Command: pre/i386-redhat7.3-linux/evil_magic/nm.sh
#!/bin/bash
# -p produces same output format on SunOS and GNU
/usr/bin/nm -p tmp/i386-redhat7.3-linux/magic_elf/magic_elf_static \
| /bin/grep '[^[:alnum:]]write\>' \
| /bin/sort |
Output: out/i386-redhat7.3-linux/evil_magic/nm
0804cd10 T __libc_write
0804cd10 W write
0804cd10 W __write
0804f7c4 T _IO_default_write
0805eeb0 T _IO_wdo_write
08061130 T _IO_new_do_write
08061130 W _IO_do_write
080613d0 T _IO_new_file_write
080613d0 W _IO_file_write
08061434 t new_do_write |
I suspect there is actually order behind the chaos. The symbol __write, with a varying number of leading underscores, seems to be "the real thing" on all platforms. The aliases for the value, 0x804cd10, differ a lot.

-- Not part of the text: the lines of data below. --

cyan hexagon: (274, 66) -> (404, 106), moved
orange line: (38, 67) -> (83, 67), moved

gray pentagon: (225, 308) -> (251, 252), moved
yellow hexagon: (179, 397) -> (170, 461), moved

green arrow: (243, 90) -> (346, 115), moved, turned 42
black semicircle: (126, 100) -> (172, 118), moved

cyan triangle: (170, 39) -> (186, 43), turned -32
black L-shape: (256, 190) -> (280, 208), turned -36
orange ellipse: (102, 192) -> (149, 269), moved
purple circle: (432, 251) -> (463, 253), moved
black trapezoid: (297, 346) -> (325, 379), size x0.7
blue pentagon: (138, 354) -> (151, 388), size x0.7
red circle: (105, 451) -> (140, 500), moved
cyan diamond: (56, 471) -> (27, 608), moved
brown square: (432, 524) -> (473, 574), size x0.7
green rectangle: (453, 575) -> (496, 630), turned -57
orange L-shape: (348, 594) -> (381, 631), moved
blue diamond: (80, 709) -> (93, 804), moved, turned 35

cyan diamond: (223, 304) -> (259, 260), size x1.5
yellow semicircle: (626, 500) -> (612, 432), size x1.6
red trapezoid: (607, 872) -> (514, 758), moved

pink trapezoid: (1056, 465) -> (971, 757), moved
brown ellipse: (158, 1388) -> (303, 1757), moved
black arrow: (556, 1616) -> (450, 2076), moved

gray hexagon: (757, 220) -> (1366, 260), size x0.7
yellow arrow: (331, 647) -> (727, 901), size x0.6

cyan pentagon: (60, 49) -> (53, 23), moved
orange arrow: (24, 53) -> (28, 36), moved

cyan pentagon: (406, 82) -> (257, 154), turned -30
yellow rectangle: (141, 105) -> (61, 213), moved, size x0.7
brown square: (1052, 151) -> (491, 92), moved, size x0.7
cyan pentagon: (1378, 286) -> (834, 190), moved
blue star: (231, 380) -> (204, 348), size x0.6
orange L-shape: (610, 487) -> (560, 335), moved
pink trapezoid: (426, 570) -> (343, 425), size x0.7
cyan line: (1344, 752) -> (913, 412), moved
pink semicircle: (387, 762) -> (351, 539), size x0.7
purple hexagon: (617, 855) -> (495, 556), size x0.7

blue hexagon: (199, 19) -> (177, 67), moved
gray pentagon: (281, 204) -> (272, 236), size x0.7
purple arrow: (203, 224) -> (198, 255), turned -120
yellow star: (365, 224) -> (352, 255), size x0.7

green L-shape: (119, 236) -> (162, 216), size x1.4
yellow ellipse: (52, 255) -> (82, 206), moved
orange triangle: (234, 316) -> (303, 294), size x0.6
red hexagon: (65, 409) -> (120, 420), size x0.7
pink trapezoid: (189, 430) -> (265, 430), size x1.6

Command: pre/i386-redhat7.3-linux/evil_magic/gdb_nm.sh
#!/bin/bash
file=${1:-tmp/i386-redhat7.3-linux/magic_elf/magic_elf_static}
# \< and \> don't work on i386-freebsd4.7
func=$( /usr/bin/nm -p ${file} \
| /bin/sed -ne '/.*[tTwW] \(__*write\)/ {
s//\1/
p
q
}' )
/bin/echo "[func=${func}]"
pre/i386-redhat7.3-linux/magic_elf/gdb_core.sh ${file} ${func} \
| pre/i386-redhat7.3-linux/magic_elf/gdb_format.pl |
Output: out/i386-redhat7.3-linux/evil_magic/gdb_nm
[func=__write]
0x804cd10 <write>: push ebx
0x804cd11 <write+1>: mov edx,DWORD PTR [esp+16]
0x804cd15 <write+5>: mov ecx,DWORD PTR [esp+12]
0x804cd19 <write+9>: mov ebx,DWORD PTR [esp+8]
0x804cd1d <write+13>: mov eax,0x4
0x804cd22 <write+18>: int 0x80
0x804cd24 <write+20>: pop ebx
0x804cd25 <write+21>: cmp eax,0xfffff001
0x804cd2a <write+26>: jae 0x804d530 <__syscall_error>
0x804cd30 <write+32>: ret |
There are two man pages giving some overview of system calls, intro(2) and syscalls(2). /usr/include/unistd.h declares a traditional general purpose interface called syscall. Not all Linux system have man page syscall(2), though. Anyway, the statement mov eax,4 corresponds to the value of __NR_write in /usr/include/asm/unistd.h.